Monje forofo
Con la tontería esa de
que ya que estamos aquí vamos a ver el renombrado Parque Buda, en la estación
pillamos un autobús de línea bastante nuevo que hacia el recorrido hasta el
parque. Cuando ya nos habíamos hecho a la comodidad y lujo asiático del bus, el
chofer nos indicó que ya habíamos llegado. Nos bajamos sorprendidos porque
nosotros pensábamos que tardaríamos una hora y pico. Estando allí, un poco en
la nada, cerca de un gran parquin y con un edificio con buena pinta, se nos
acercó un hombre flaco y estrafalario.
Buda, buda -nos gritaba
señalando un tastarro de microbús.
Pues nada, venga, a la
tartana y rumbo al parquecito. Nada más arrancar pudimos apreciar por nuestro
sensor corporal que se había acabado el asfalto. No merecía la pena circular
por aquellos andurriales con un bus nuevo porque iba a durar poco. El camino,
muy ancho y recto por el que circulaban camiones en los dos sentidos, cursaba
paralelo al Mekong y a una llanura de arrozales. Las casas del camino estaban teñidas
del mismo color marrón que todo aquello que no fuese arroz. Tenían aspecto de
padecer las crecidas del río así como las polvaredas del numeroso tránsito de
camiones cuando el suelo no estaba embarrado.
Nuestro ruidoso bus iba
sorteando baches, montículos y animales diversos que se cruzaban en nuestro
camino por lo que era difícil mantener una conversación medianamente
inteligible. En alguna ocasión, a todo lo anterior, había que añadir los
camiones que amenazaban con comernos, pero que nuestro chofer los regateaba en
plan Messi.
El parque resultó una
horterada plagada de estatuas de buda y de imaginería hinduista cercana a lo
tétrico. La mayoría mostraban sus huesos de alambre y su piel en una gama de
grises y pardos hasta el negro. Todo esto se le ocurrió, a mediados del siglo
pasado, a un chamán con pasta y
aficiones artísticas de andar por casa. La humedad se enseñorea por el parque y
el dinero que recaudan no es suficiente para mantenerlo a pesar de que se llena
de visitantes laosianos y de que cobran por sacar fotos.
Después de pimplarnos
unas cuantas botellas de agua esperando un buen rato al bus, tuvimos que
esperar otro tanto hasta sumar un número suficiente de pasajeros como para que
el viaje fuese rentable. Estábamos combatiendo el bochorno saliendo y entrando
del bus, cuando llegó un monje joven, regordito y curioso que se sentó cerca de
la puerta. No nos quitaba ojo. Comentamos entre nosotros sobre las ganas que
estaba mostrando por entrar en conversación y no tardó en confirmarlo. En un
inglés básico nos preguntó de dónde éramos. De España, de una región del norte…

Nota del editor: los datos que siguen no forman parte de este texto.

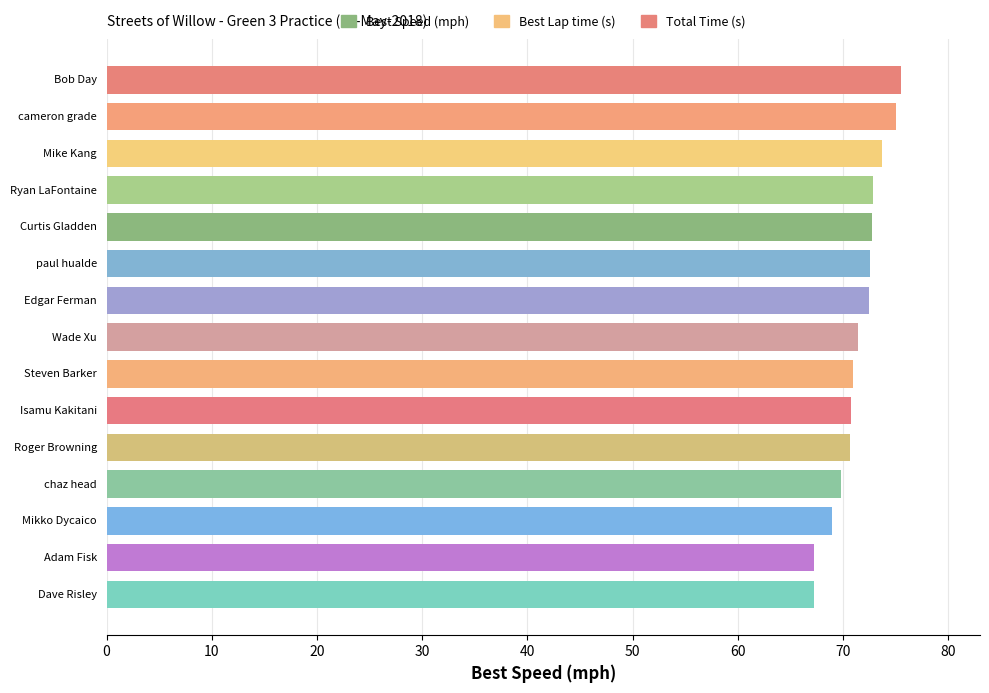

What is the smallest value displayed?

67.2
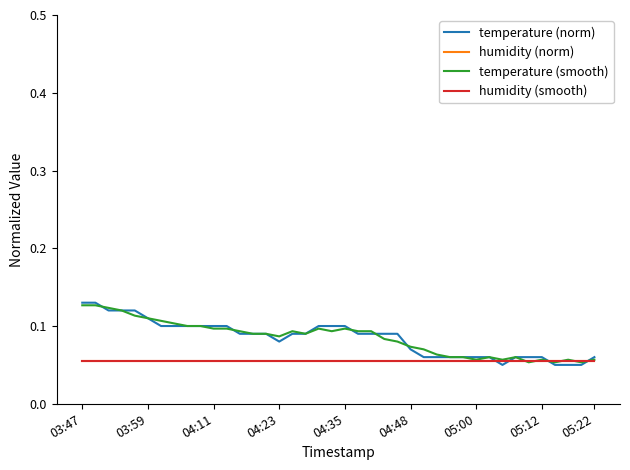

Is this an area chart (filled region under the line)?

No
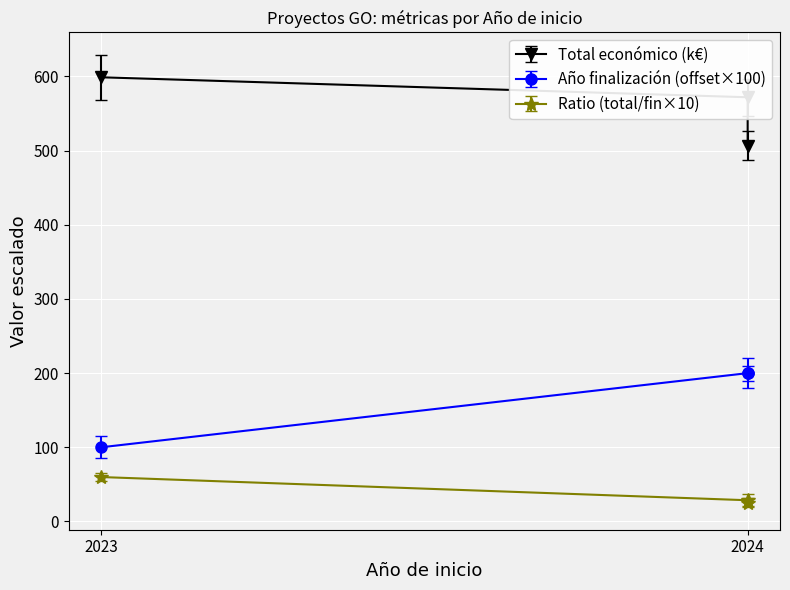

Which series has the largest range (max minus min)?

Año de finalización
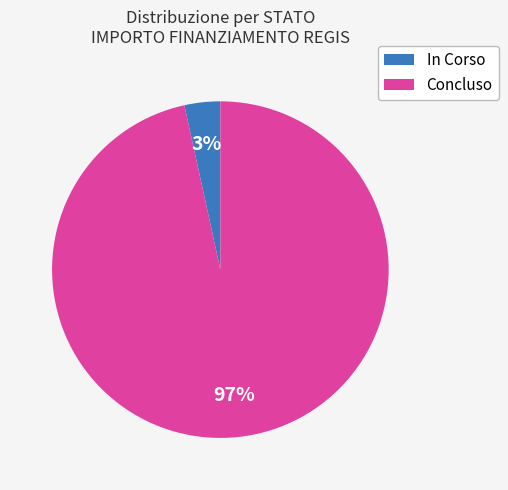

Does any single category account for the majority?

Yes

Se le iluminó la cara y, entusiasmado, se puso a rajar de futbol. Se aceleró tanto
que su inglés se hizo un laosinglis de difícil traducción a nuestro espanglis.
Nos pidió disculpas y más sosegado nos dijo que tenía veintiún años, que estaba
estudiando inglés, que se le hacía muy cuesta arriba el idioma y que le
disculpásemos por su pronunciación. Nosotros le dijimos que compartíamos sus
mismos problemas, pero que dada su juventud él tenía mejor futuro en el mundo
de la lengua de Shakespeare. Confesadas nuestras debilidades, el monje se liberó
de sus prejuicios y nos confesó que amaba el futbol. Literal. De un zurrón de
tela sacó un libro de inglés y un cuaderno. Los dos estaban forrados, a modo de
mural, con fotos de la selección española y del Barcelona. Para que no se le
estropeasen los forros, los había cubierto con un plástico fino. En un
castellano muy aceptable, señalando con el dedo, decía: Puyol, Casillas, Xavi,
Pedrito, Messi, Piqué… Nos dejó tan pasmados, que nuestras caras fueron un
cerrado aplauso a sus conocimientos. Estuvo a punto de levantar los brazos en
señal de victoria pero se acobardó. Con una sonrisa de triunfo metió el libro y
el cuaderno en su zurrón y los apretó contra su pecho.
Volvimos a Vientián bajo
un calor sofocante que se aguantaba bastante bien con las ventanillas y las puertas
de la tartana abiertas. Pero cuando el cielo decidió aliviarse aquello se convirtió en una ducha.
No había forma de cerrar las ventanillas y la solución pasaba por alejarse de
ellas. A una muchacha que para no mojarse corrió la cortina, el viento,
cargadita de agua, se la estampó en la cara. El monje se bajó cerca de unas
casas muy humildes en medio de la nada y nos despidió en un inglés perfecto.